:: Exercise passage ::
####

Vast areas of the ocean are essentially deserts devoid of much ocean life, but actually fairly high in some (but not all) of the needed nutrients. These are typically labeled High-Nutrient Low-Chlorophyll (HNLC) areas of the ocean. These areas of the ocean tend to be far from the coastal regions, and thus far from most of the sources of pollution, toxins, and microplastics that are the root causes identified by the target Problem K-Brief.

Further, there are High-Nutrient High-Chlorophyll (HNHC) areas of the ocean that are predominately filled with undesirable Harmful Algae Blooms (HAB) due to the wrong balance of nutrients, in particular the lack of silicate which prevents the growth of the more desirable Diatoms.One cause of this is the damming of rivers reducing the movement of silicate-rich silt down the rivers and into the ocean. These HABs are not consumed by the zooplankton or fish, so do not contribute to the ocean food chain, but rather consume the nutrients needed by the food chain.


We propose to remedy the two Problem K-Briefs by actively establishing the right balance of nutrients in the high-nutrient areas (both HNLC and imbalanced HNHC areas) of the ocean in order to grow the desirable phytoplankton that are then consumed by the zooplankton and fish, stabilizing the ocean food chain, and (hopefully) sequestering substantial carbon to the ocean floor and thereby reducing ocean acidification and reducing global warming.


Note that this Remedy is not reducing or eliminating the root causes of the target Problem K-Brief, but rather avoiding them or directly reversing them. By directly feeding areas low in silicate due to human-caused reduction in silicate flow, this remedy is reversing the effect (though not addressing the root causes, such as the damming of rivers). By operating in HNLC areas outside of the coastal regions, this remedy avoids much of the human-caused pollution, toxins, and microplastics, but effectively reverses the effects of that pollution by restoring the plankton populations to their pre-Industrialization levels, though further from the coastlines. Thus, that target Problem K-Brief should continue to develop knowledge of and remedies for those root causes it identifies. However, the more urgent need is to avoid the collapse of the ocean food chain, and by focusing on filling the high-nutrient areas of the ocean with that ocean food chain, we can stabilize it, potentially indefinitely.

####

:: Your instructions ::
Copy out the passage on rebalancing ocean nutrients word for word, from beginning to end.

####

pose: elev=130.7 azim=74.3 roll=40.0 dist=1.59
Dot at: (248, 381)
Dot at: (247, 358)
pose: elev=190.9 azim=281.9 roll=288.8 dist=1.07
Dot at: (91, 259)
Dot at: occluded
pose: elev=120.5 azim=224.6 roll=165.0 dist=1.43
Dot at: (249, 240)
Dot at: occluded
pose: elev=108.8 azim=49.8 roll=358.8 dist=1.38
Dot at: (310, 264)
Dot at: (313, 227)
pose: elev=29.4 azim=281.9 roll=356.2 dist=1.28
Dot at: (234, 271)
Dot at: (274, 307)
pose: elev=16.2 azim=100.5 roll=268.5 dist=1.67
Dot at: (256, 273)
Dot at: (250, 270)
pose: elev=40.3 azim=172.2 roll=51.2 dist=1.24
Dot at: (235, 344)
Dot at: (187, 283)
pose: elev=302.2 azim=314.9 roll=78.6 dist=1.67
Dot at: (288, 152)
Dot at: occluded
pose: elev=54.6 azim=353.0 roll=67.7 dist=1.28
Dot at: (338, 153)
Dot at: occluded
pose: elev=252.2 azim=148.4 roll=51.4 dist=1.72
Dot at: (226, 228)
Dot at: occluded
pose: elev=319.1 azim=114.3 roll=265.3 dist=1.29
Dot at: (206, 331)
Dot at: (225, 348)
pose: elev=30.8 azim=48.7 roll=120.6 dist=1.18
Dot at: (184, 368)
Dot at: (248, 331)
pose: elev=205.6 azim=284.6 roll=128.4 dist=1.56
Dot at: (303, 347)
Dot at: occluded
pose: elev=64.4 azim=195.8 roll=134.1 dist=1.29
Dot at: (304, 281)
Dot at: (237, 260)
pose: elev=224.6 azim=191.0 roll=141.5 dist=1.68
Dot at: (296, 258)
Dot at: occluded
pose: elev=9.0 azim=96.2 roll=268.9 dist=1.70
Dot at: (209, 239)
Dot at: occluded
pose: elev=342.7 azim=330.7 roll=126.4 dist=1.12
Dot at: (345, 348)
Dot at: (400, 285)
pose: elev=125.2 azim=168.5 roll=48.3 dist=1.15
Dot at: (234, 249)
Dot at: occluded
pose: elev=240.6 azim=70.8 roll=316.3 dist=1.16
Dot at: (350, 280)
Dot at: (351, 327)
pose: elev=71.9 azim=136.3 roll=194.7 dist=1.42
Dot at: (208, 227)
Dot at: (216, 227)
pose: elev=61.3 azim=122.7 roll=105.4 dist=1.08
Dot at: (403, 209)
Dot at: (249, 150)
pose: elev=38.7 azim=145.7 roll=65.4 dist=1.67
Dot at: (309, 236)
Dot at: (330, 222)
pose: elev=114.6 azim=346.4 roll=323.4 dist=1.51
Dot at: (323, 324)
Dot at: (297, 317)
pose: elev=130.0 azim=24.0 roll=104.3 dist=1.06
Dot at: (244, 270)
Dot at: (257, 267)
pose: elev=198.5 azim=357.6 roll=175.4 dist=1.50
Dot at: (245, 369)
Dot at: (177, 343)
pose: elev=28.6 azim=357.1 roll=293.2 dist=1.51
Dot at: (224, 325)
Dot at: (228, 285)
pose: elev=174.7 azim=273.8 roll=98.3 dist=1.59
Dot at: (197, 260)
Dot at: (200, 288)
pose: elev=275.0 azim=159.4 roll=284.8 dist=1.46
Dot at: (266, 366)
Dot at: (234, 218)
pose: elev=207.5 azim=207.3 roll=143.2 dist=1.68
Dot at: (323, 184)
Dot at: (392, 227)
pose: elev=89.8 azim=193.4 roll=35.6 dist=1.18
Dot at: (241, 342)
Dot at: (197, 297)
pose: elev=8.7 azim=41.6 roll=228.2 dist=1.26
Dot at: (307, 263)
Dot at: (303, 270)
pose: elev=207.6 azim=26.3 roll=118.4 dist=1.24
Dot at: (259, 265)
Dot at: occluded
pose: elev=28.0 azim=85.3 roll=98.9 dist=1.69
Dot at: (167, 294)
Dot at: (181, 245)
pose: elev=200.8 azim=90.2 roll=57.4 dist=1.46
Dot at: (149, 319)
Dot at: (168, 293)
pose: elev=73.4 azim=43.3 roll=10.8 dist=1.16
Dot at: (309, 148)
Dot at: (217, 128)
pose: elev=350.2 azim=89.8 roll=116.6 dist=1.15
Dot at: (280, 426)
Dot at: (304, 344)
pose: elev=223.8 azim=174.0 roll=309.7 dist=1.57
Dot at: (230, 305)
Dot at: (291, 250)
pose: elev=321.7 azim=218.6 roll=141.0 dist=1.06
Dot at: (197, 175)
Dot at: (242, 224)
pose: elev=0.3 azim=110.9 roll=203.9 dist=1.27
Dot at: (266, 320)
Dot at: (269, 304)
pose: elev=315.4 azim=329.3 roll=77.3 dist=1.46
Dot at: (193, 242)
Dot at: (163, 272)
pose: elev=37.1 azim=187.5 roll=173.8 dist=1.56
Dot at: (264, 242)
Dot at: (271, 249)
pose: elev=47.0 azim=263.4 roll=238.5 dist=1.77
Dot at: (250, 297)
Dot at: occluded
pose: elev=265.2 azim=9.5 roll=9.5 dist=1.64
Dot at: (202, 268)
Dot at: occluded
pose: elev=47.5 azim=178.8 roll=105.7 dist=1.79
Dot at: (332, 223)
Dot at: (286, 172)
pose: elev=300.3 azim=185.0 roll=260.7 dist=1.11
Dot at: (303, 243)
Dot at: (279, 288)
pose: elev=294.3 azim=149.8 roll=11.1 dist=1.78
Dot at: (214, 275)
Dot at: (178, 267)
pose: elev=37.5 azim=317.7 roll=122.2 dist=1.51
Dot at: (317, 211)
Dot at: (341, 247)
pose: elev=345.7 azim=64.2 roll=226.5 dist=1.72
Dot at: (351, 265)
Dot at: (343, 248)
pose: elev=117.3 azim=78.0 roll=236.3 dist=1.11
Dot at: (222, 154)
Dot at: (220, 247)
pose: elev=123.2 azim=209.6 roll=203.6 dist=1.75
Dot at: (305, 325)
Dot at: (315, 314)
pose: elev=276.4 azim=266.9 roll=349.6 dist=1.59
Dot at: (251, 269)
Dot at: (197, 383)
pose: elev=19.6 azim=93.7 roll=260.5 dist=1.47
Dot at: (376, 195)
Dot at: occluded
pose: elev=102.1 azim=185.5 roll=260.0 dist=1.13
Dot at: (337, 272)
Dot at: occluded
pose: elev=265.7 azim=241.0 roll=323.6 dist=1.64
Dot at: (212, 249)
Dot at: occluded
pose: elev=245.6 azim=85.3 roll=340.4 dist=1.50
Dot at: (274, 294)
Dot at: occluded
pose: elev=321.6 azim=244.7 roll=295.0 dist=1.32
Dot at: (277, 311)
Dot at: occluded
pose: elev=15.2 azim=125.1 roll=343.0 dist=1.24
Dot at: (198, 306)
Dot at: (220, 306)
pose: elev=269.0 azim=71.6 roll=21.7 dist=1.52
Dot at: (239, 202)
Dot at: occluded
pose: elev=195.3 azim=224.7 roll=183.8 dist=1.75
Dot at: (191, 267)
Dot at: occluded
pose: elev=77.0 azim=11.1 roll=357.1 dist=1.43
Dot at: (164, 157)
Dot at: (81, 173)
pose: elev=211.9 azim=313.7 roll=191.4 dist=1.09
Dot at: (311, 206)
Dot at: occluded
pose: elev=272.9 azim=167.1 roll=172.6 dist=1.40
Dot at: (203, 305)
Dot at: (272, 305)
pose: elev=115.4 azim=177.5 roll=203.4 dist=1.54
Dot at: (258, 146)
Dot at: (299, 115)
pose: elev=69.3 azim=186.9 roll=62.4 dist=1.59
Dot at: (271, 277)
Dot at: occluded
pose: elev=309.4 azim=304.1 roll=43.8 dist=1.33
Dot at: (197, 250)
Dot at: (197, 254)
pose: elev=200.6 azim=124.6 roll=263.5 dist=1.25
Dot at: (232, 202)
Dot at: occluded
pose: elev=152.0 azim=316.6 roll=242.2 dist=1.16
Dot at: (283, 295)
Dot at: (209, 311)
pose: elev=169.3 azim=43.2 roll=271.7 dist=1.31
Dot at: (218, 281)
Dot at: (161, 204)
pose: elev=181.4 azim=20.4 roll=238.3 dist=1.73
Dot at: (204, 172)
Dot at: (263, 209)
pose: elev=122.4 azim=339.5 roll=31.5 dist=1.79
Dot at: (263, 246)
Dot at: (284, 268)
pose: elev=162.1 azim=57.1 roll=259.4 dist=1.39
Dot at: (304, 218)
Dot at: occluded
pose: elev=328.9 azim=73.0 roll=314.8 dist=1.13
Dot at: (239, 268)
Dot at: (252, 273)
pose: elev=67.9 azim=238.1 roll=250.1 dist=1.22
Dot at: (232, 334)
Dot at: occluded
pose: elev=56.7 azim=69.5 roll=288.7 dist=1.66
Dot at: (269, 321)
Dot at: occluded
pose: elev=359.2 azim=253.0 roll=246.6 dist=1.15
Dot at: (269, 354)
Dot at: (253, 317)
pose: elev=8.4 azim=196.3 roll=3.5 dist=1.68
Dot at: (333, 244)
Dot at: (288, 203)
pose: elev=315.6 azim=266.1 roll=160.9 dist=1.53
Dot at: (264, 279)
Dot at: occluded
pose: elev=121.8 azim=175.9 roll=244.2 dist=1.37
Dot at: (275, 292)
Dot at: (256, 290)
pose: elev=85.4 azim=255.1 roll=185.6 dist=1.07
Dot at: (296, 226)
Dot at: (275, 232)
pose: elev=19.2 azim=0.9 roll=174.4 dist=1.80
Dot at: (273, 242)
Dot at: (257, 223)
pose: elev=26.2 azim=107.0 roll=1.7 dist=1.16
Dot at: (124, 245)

####

:: Task output ::
Vast areas of the ocean are essentially deserts devoid of much ocean life, but actually fairly high in some (but not all) of the needed nutrients. These are typically labeled High-Nutrient Low-Chlorophyll (HNLC) areas of the ocean. These areas of the ocean tend to be far from the coastal regions, and thus far from most of the sources of pollution, toxins, and microplastics that are the root causes identified by the target Problem K-Brief.

Further, there are High-Nutrient High-Chlorophyll (HNHC) areas of the ocean that are predominately filled with undesirable Harmful Algae Blooms (HAB) due to the wrong balance of nutrients, in particular the lack of silicate which prevents the growth of the more desirable Diatoms.One cause of this is the damming of rivers reducing the movement of silicate-rich silt down the rivers and into the ocean. These HABs are not consumed by the zooplankton or fish, so do not contribute to the ocean food chain, but rather consume the nutrients needed by the food chain.


We propose to remedy the two Problem K-Briefs by actively establishing the right balance of nutrients in the high-nutrient areas (both HNLC and imbalanced HNHC areas) of the ocean in order to grow the desirable phytoplankton that are then consumed by the zooplankton and fish, stabilizing the ocean food chain, and (hopefully) sequestering substantial carbon to the ocean floor and thereby reducing ocean acidification and reducing global warming.


Note that this Remedy is not reducing or eliminating the root causes of the target Problem K-Brief, but rather avoiding them or directly reversing them. By directly feeding areas low in silicate due to human-caused reduction in silicate flow, this remedy is reversing the effect (though not addressing the root causes, such as the damming of rivers). By operating in HNLC areas outside of the coastal regions, this remedy avoids much of the human-caused pollution, toxins, and microplastics, but effectively reverses the effects of that pollution by restoring the plankton populations to their pre-Industrialization levels, though further from the coastlines. Thus, that target Problem K-Brief should continue to develop knowledge of and remedies for those root causes it identifies. However, the more urgent need is to avoid the collapse of the ocean food chain, and by focusing on filling the high-nutrient areas of the ocean with that ocean food chain, we can stabilize it, potentially indefinitely.